J’ai suivi cette intention pour que le « Shut up » ambiant dans ta tête te dise d’arrêter. C’est la loi de l’enfer qui tourne en boucle, la voix de l’anxiété. Je suis quelqu’un qui parle super fort. Tout à l’heure quand je suis arrivée dans le couloir, sur le palier on m’a dit « chut » direct. Et toute ma vie, on m’a dit de mettre une sourdine. Partout où l’on va, dans le train ou ailleurs, on me dit : « Mais Diane, tais-toi !» [Rires] Donc cela revêt plein de sens en plus de celui de la conversation que je n’ai pas eu avec le gars en question. Il existe de nombreux niveaux de compréhension, et c’est hyper intéressant parce que j’en découvre de nouveaux au fur et à mesure.
La Face B : Et pour conclure sur des choses plus matérielles. Quelles sont vos prochaines actualités ?
Diane : On va en Jamaïque pour un mariage ! [Rires] (celui de Michael)
Leo : On a déjà le Make You Move en français qui va bientôt sortir. Quelques remix que l’on espère récupérer bientôt pour les sortir sur un Ep. On va peut-être faire quelques reprises. On a déjà un peu commencé. Et on est tellement contents du résultat que l’on peut en sortir quelques-unes.

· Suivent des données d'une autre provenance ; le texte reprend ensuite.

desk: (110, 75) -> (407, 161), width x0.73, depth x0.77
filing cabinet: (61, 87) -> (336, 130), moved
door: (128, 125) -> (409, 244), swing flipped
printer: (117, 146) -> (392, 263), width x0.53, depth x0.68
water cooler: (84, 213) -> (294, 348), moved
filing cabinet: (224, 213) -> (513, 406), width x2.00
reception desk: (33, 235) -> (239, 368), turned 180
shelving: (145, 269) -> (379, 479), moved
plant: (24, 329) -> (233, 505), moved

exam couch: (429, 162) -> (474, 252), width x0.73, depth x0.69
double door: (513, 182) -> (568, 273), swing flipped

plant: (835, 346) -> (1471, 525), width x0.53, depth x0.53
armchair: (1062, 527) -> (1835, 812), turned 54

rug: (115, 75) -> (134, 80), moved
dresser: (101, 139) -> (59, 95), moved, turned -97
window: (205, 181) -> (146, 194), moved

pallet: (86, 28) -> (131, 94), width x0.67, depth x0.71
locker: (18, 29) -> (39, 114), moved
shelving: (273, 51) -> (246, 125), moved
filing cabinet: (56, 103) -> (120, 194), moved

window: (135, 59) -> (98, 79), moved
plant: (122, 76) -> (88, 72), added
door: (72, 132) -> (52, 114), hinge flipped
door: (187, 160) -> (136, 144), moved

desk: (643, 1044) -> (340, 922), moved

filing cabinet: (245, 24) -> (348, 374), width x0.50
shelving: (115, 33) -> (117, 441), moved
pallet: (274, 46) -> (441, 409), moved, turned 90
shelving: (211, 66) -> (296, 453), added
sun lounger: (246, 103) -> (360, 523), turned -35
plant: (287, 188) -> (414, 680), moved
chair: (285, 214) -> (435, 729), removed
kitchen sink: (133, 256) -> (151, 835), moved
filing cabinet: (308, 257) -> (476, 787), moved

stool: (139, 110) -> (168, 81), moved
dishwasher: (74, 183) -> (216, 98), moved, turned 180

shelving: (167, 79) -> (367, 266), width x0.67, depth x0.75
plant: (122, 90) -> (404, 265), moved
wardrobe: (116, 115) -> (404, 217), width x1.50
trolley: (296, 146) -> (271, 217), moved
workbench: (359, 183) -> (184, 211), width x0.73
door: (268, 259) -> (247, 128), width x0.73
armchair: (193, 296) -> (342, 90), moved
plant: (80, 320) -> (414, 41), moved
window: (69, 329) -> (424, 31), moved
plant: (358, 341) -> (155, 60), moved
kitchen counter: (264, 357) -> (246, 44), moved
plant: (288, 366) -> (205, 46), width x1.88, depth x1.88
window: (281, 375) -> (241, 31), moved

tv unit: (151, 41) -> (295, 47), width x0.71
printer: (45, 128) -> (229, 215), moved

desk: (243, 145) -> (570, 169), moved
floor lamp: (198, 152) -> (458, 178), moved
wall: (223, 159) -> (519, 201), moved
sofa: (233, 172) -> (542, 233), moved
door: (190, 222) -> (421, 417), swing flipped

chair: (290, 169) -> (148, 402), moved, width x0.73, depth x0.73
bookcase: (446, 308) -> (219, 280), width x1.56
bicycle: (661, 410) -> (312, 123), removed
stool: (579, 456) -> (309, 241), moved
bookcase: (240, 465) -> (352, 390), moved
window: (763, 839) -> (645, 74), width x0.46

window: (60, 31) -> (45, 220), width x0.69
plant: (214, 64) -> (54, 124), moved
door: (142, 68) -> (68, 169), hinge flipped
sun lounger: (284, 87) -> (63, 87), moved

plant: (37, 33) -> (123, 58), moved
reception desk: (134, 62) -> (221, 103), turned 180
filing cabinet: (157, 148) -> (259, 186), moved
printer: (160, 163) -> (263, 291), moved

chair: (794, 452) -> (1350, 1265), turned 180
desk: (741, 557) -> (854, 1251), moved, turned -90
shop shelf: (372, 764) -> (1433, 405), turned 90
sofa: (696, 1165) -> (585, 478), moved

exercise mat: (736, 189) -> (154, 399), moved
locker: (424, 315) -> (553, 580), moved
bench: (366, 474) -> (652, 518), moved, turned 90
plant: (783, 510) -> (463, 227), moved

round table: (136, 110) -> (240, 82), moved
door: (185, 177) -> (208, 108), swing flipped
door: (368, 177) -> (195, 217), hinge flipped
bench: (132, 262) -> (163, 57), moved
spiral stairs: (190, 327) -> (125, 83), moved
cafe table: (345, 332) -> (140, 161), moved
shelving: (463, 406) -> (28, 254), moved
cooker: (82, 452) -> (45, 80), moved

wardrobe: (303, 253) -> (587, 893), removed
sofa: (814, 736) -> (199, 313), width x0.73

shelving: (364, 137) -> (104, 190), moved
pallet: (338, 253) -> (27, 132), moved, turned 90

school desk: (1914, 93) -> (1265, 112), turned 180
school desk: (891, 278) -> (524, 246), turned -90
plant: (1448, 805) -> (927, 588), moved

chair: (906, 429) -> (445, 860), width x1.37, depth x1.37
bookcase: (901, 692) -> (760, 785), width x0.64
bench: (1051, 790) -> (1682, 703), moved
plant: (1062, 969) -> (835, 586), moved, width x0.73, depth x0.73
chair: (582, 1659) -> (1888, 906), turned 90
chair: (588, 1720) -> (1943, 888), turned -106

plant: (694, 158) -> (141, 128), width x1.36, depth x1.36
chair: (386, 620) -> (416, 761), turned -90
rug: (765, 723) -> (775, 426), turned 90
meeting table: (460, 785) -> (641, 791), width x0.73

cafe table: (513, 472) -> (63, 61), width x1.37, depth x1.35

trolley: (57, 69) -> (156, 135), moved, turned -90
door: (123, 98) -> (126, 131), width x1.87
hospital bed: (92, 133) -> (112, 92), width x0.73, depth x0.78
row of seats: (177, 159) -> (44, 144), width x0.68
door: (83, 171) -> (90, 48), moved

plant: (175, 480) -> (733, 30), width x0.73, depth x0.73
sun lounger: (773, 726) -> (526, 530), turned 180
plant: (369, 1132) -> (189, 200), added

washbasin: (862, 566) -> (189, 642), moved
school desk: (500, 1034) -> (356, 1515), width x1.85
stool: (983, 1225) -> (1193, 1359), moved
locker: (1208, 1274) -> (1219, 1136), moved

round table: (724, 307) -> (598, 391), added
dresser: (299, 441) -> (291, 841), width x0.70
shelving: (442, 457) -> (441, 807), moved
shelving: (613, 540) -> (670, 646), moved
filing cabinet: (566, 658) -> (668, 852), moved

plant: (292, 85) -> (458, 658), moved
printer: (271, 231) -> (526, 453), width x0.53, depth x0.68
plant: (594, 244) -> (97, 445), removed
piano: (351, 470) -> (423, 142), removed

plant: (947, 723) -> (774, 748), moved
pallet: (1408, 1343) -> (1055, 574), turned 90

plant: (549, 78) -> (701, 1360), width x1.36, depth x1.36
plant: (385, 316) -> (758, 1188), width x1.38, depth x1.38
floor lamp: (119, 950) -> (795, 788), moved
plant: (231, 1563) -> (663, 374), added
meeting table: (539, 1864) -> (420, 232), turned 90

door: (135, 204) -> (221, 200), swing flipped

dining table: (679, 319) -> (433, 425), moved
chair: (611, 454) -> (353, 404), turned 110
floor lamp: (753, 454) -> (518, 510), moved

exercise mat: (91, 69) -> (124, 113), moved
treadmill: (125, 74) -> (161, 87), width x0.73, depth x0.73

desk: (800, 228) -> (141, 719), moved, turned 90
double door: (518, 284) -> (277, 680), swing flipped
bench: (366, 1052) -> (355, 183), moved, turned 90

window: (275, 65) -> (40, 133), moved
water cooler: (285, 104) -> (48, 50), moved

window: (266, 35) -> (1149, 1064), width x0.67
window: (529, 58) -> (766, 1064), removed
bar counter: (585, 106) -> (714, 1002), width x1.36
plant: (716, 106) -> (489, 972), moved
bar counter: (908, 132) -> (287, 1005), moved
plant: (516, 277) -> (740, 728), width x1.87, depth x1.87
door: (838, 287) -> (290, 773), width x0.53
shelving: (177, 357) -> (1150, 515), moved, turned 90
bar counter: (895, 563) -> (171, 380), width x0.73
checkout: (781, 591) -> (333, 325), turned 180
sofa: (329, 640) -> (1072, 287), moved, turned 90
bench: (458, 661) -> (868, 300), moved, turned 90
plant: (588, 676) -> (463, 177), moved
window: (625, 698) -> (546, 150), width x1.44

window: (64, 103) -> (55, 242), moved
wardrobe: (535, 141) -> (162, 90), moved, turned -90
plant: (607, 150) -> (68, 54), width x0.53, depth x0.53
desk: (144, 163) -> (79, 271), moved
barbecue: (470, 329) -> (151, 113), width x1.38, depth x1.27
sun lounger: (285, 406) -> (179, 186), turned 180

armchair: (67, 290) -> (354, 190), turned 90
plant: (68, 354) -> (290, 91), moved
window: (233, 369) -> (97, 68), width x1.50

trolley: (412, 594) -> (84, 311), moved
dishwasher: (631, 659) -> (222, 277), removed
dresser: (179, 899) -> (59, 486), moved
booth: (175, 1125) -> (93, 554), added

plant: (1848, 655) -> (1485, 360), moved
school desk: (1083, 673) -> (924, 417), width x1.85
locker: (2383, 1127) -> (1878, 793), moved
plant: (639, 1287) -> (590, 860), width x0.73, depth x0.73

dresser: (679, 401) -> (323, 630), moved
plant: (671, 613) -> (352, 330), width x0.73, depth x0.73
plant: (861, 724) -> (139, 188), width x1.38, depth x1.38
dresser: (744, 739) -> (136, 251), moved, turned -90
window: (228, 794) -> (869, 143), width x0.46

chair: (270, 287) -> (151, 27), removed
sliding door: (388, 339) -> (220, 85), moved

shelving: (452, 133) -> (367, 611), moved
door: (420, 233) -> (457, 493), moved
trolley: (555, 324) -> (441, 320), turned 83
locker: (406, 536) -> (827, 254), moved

Diane : Après le troisième album, c’est OK ! On peut déculpabiliser !
Leo : On va procéder comme pour un album. Si ça se passe bien on les garde et si cela ne prend pas on les laisse.
Diane : On a également quelques concerts, mais pas beaucoup parce qu’on n’a toujours pas de tourneurs.
Leo : Normalement, on devrait faire une date du type Boule Noire mais on a encore du mal à caler son organisation.